Records from a data source
-------

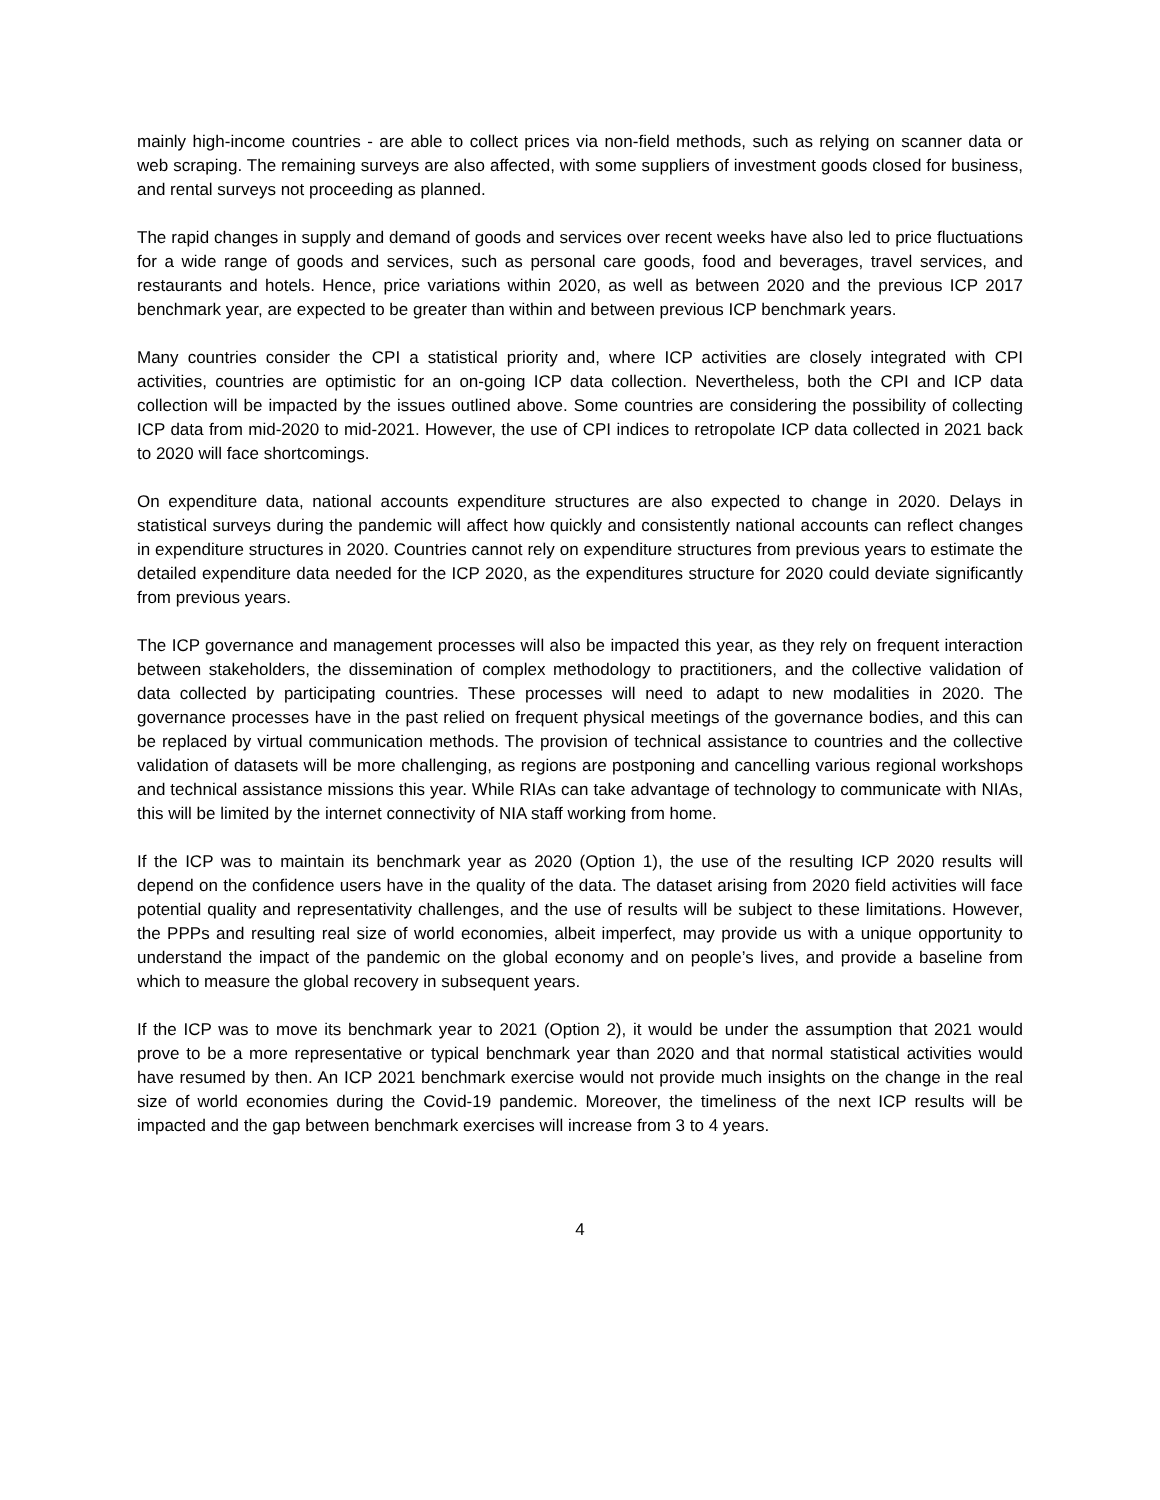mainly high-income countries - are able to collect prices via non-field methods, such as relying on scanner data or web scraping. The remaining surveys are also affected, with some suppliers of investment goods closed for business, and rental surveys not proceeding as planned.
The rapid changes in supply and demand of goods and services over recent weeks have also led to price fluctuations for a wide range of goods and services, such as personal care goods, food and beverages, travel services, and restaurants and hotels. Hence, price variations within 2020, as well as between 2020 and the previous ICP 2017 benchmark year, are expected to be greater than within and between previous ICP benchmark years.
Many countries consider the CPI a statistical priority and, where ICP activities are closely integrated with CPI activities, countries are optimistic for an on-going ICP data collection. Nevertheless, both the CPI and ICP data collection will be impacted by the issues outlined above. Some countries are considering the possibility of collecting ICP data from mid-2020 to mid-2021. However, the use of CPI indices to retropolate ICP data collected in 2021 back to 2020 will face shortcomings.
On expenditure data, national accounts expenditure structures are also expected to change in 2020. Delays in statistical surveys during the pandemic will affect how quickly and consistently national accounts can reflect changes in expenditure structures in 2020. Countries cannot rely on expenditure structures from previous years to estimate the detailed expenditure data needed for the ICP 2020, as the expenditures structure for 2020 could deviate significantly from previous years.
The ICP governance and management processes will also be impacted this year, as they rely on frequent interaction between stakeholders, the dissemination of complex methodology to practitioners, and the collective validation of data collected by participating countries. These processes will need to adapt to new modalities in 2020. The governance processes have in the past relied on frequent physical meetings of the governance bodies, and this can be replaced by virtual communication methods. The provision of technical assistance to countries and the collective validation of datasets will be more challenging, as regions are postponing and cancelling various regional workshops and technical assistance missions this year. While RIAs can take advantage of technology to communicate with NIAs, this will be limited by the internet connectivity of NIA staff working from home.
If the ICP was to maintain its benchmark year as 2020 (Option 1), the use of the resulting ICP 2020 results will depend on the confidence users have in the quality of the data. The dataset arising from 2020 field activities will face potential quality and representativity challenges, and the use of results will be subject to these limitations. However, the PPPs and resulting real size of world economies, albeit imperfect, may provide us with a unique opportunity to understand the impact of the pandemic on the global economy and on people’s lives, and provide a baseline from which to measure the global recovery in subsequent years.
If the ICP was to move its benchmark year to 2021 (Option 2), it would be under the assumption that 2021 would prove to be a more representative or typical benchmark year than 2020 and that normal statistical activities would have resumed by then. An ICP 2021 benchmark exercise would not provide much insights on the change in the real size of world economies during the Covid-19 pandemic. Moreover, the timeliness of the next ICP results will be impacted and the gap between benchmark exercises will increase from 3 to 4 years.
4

-------

Your answer should be the lines above, from the line containing "The rapid changes" up to and including the line containing "On expenditure data, national", reproduced exactly and with nothing else.

The rapid changes in supply and demand of goods and services over recent weeks have also led to price fluctuations for a wide range of goods and services, such as personal care goods, food and beverages, travel services, and restaurants and hotels. Hence, price variations within 2020, as well as between 2020 and the previous ICP 2017 benchmark year, are expected to be greater than within and between previous ICP benchmark years.
Many countries consider the CPI a statistical priority and, where ICP activities are closely integrated with CPI activities, countries are optimistic for an on-going ICP data collection. Nevertheless, both the CPI and ICP data collection will be impacted by the issues outlined above. Some countries are considering the possibility of collecting ICP data from mid-2020 to mid-2021. However, the use of CPI indices to retropolate ICP data collected in 2021 back to 2020 will face shortcomings.
On expenditure data, national accounts expenditure structures are also expected to change in 2020. Delays in statistical surveys during the pandemic will affect how quickly and consistently national accounts can reflect changes in expenditure structures in 2020. Countries cannot rely on expenditure structures from previous years to estimate the detailed expenditure data needed for the ICP 2020, as the expenditures structure for 2020 could deviate significantly from previous years.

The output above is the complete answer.